Diesen Inhalten kann die informationelle Form nur folgen, wenn sie sich von dem Zwang zur Linearisierung löst. Der Hypertext ist eine Möglichkeit dafür (siehe 1.).

Meine These in diesem Zusammenhang ist, daß auch die Dialektik in ihrem philosophischen Gehalt von der Hypertext-Form profitieren kann. Das dialektische Denken muß das Eine im Vielen, das Ganze im Mannigfaltigen, die Identität in den Unterschieden aufzeigen, dabei aber das Viele, Mannigfaltige, Unterschiedliche nicht einfach zu einem Brei "vermixen", sondern gerade durch eine Synthese des Differenzierten die tieferen Strukturen des Seins ausloten. Die Synthese ist dabei kein bloßes Aufsummieren, kein reines erstarrtes Staunen vor dem "Sprung", der das Neue (die Emergenz) erzeugt. Die Synthese muß die wesentlichen Beziehungen widergeben, die tatsächlich das komplexe Spiel der Wechselwirkungen tragen. Hier verbietet sich die Durchnumerierung, sondern ein NETZ ist die adäquate Form.

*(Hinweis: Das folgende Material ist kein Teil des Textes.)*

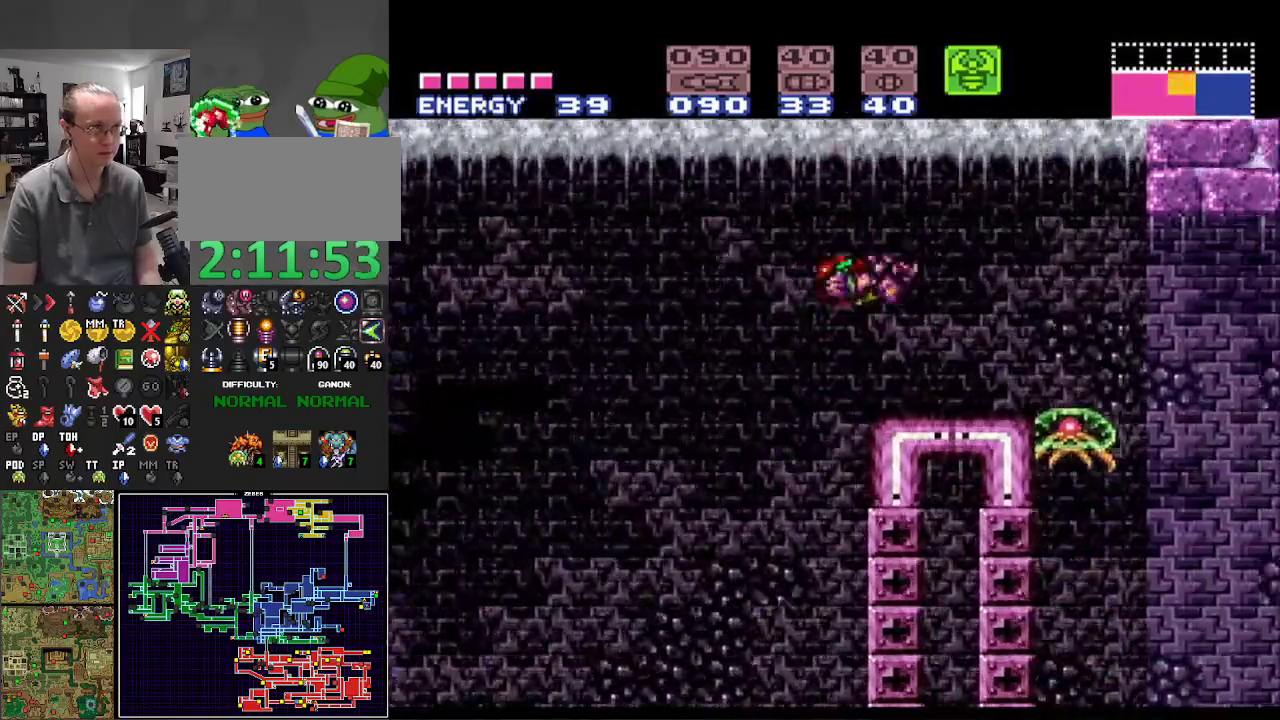
{"buttons": ["A", "B", "DPAD_RIGHT"], "events": [[483, "A", "down"]]}
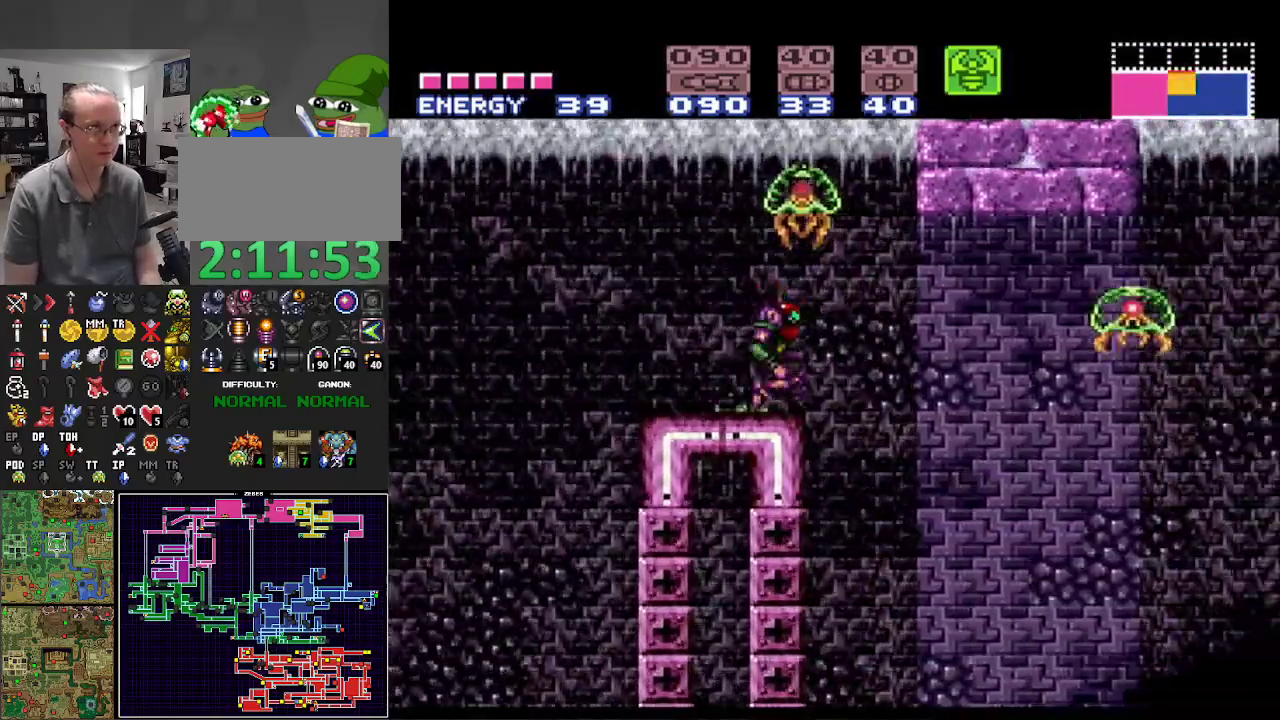
{"buttons": ["B", "DPAD_RIGHT"], "events": [[117, "A", "up"]]}
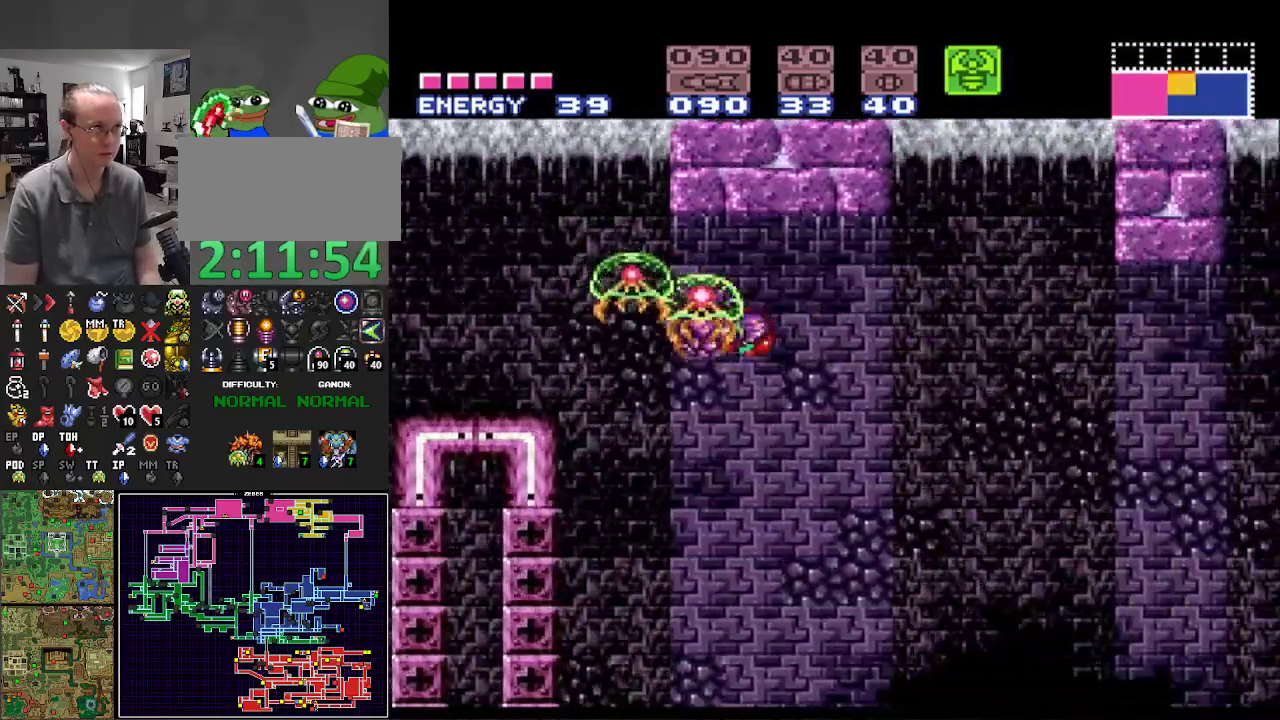
{"buttons": ["B", "DPAD_RIGHT"], "events": []}
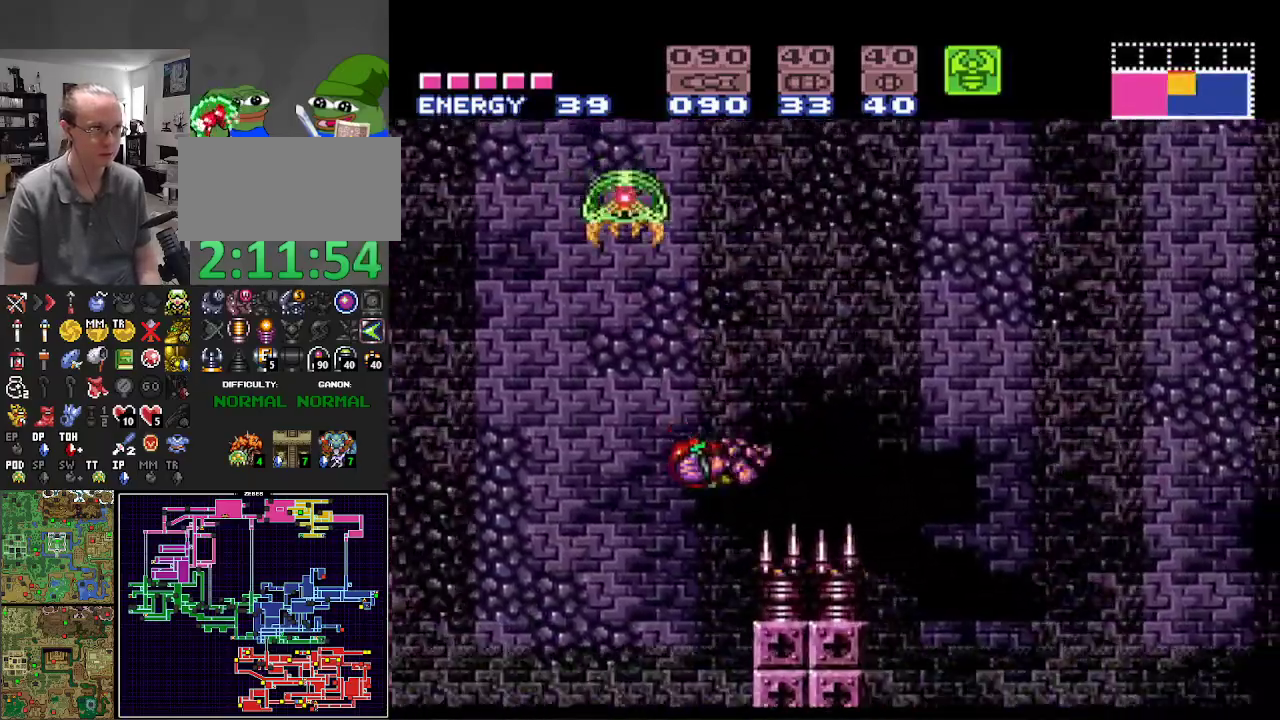
{"buttons": ["X", "R1", "DPAD_RIGHT"], "events": [[367, "B", "up"], [417, "R1", "down"], [450, "X", "down"]]}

In wirklicher Dialektik war das schon immer so gemeint. Ich habe also keine neue Form von Dialektik erfunden. Ich denke aber, daß die neuen Möglichkeiten der Formgebung für Repräsentationen von Wissensinhalten auch gezielt genutzt werden müssen. Außerdem bin ich gespannt darauf, wie diese neue förmliche Flexibilität die Inhalte tatsächlich bereichern kann.

3. Meine Internet-Seiten

Ich nutze vorerst nur die Internet-Software als Hypertextsystem. Das setzt Grenzen, ermöglicht aber auch die Konzentration auf Wesentliches.

Ich habe "zwischen meinen Büchern" einige Wissensinhalte angesammelt, die ich direkt nicht in den Büchern verwende (weil das den jeweiligen inhaltlichen Rahmen sprengen würde und/oder nicht genau in den Linearisierungs-Roten-Faden paßt).

Sie sind aber in sich so komplex und kohärent, daß sie sich für diese Art der "grauen" Veröffentlichung im Internet anbieten. Sie umfassen auch fast alle meine Interessengebiete von der tiefsten Theorie bis hin zur lebendigsten Anwendung.

Als Navigationshilfe biete ich an:

Die Struktur lasse ich (natürlich überlegt) einfach wachsen, ich experimentiere und denke parallel über die Theorie des Hypertextes nach. Beides wird sich ergänzen. Bisher (1996) sind vorwiegend Texte enthalten, die nicht direkt fürs Internet geschrieben wurden. Aber ihre inhaltliche Verbundenheit ergibt sich aus den inhaltlichen Bezügen, die durch meine Interessen geprägt wurden.

Wichtig ist vielleicht noch zu wissen, daß die Struktur von mir per Hand eingearbeitet wird. Automatisierung plane ich nicht. Es ist auch nicht vorgesehen, die Struktur entsprechend des quantitativen Nutzerverhaltens (Zugriffstatistik) zu ändern. Eher werde ich entsprechend den Reaktionen der Leser (E-mail, Gästebuch, Bemerkungen, Persönliches...) die Inhalte überarbeiten, ergänzen usw....

Ich habe vor - Zeit und technische Möglichkeiten vorausgesetzt - lesbare Anmerkungen zu ermöglichen. Eine Eintragung ins Gästebuch meines Philosophenstübchens ist genauso möglich wie die direkte Kontaktaufnahme über den Boten "Emil":eMail Achtung:
UNBEDINGT die beiden Buchstaben AT in der Webadresse durch das Symbol @ (AltGr und Q-Taste gemeinsam drücken) ersetzen. Warum?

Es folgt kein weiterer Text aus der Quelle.